そう言って嬉しそうに目を細めた。美人だ。



「私はこの金貨をまだまだ所持している。このカネで君たちを雇いたい」

既に包囲は解かれていた。野盗たちは俺よりもソルリス金貨に興味があるようで、一人一人順番に金貨を手にとっては眺めていた。

「俺を、ここから最も近い街まで連れて行ってほしい」

呼びかけると、野盗たちの視線が女に集まる。

「姐さん、どうする?あいつ、カネは持ってるようだが怪しいですぜ」

野盗に怪しいとは言われたくない。


「怪しい者じゃない。俺は行商人だ。御者に騙されて馬車ごと荷物を持ち去られたのだ」

女頭目は顎に手を当て、うっすら笑う。面白い動物を観察しているかのようだ。

「カネならまだあるぞ。道案内と護衛をしてくれればもう1枚この金貨を渡そう。街に行けばもっと用意できる」

少しの沈黙の後、女は鼻で笑った。

「別に、これ1枚あればもう充分だけどな。なあ、お前ら」

手下がうなずく。女が金貨を懐にしまう。

「さあ、ずらかるぞ。十分に儲けはいただいた。ソイツは放っておけ」

女は背を向けて歩きだした。他の者もそれに従う。

これはマズい。このまま彼らに去られてはどんな世界なのかも分からずに飢えてしまう。

カネが湧き出る以外の力がない俺にとって、一人森の中でさまようなら、奴隷として連行される方がマシかもしれない。

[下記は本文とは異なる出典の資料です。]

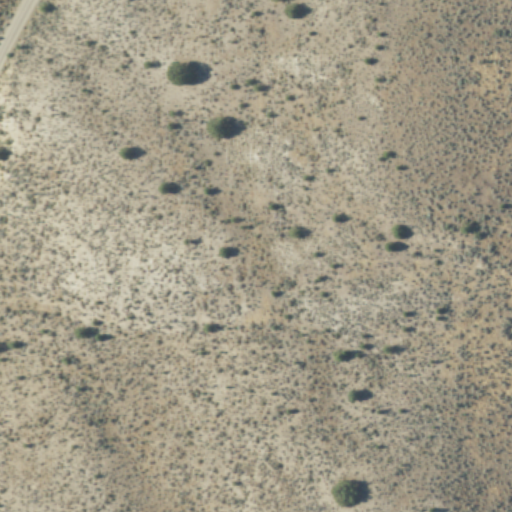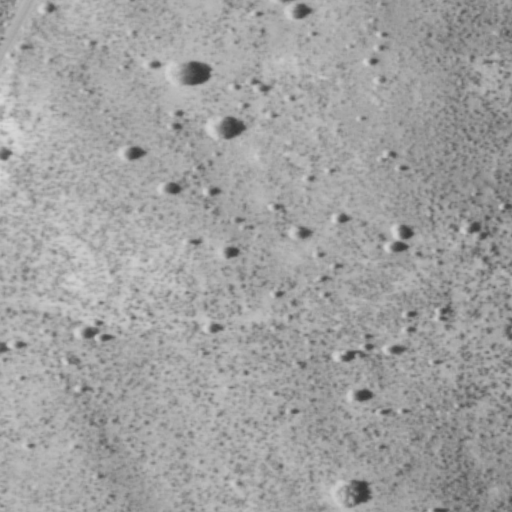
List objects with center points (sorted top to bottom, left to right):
road: (16, 33)
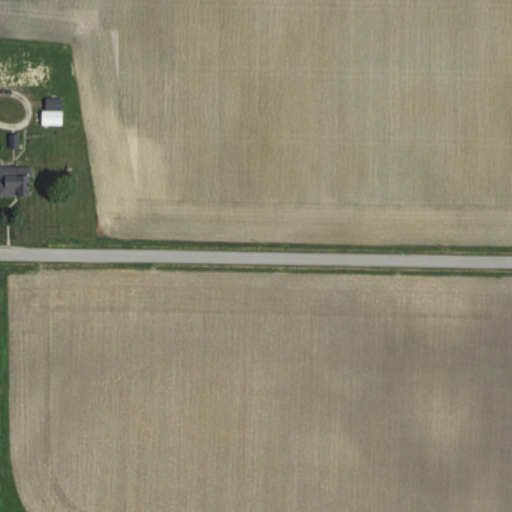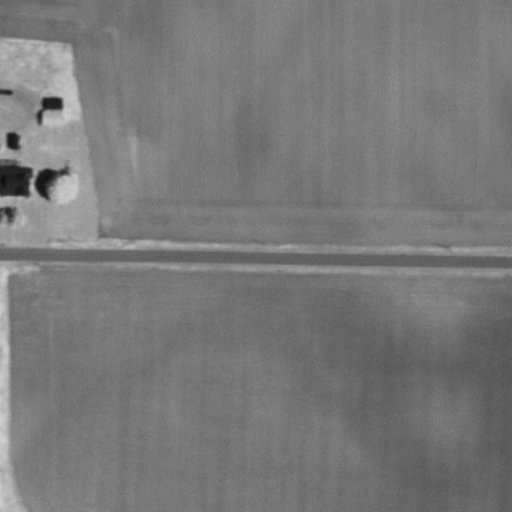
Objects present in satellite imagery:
road: (22, 102)
building: (55, 117)
building: (16, 180)
road: (16, 252)
road: (271, 259)
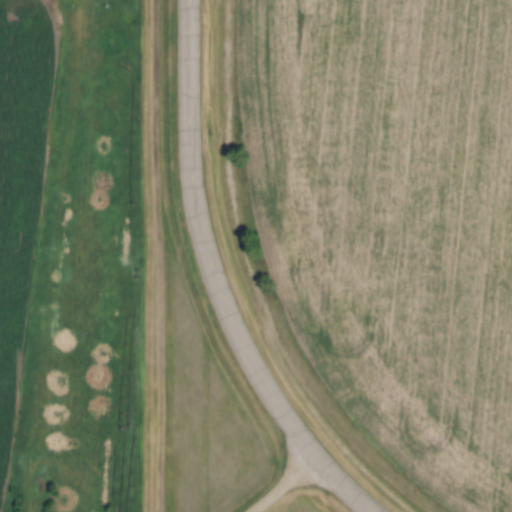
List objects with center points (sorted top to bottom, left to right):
road: (222, 279)
road: (289, 483)
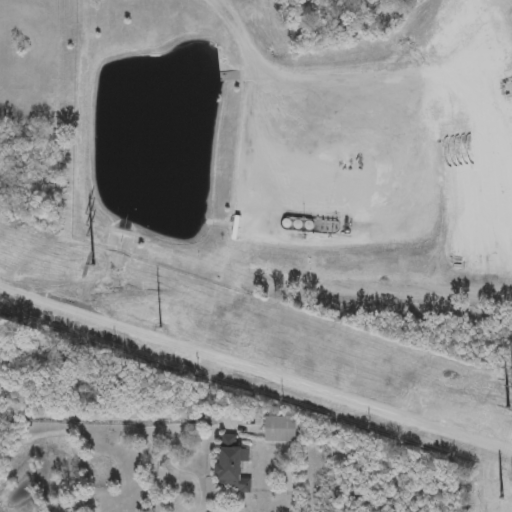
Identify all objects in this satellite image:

「待て!頼むから待ってくれ!助けてくれ!もう丸1日何も食っていないんだ!それに道だって分からない。このままじゃ野垂れ死にだ!頼むから街まで連れて行ってくれ!」

叫びながら踵を返す一行を追いかける。さっきまでの自分の威勢はどこへやら。情けない。

「なら3枚。前払いだ」

振り向いた女が指を三本立て、満面の笑みで言った。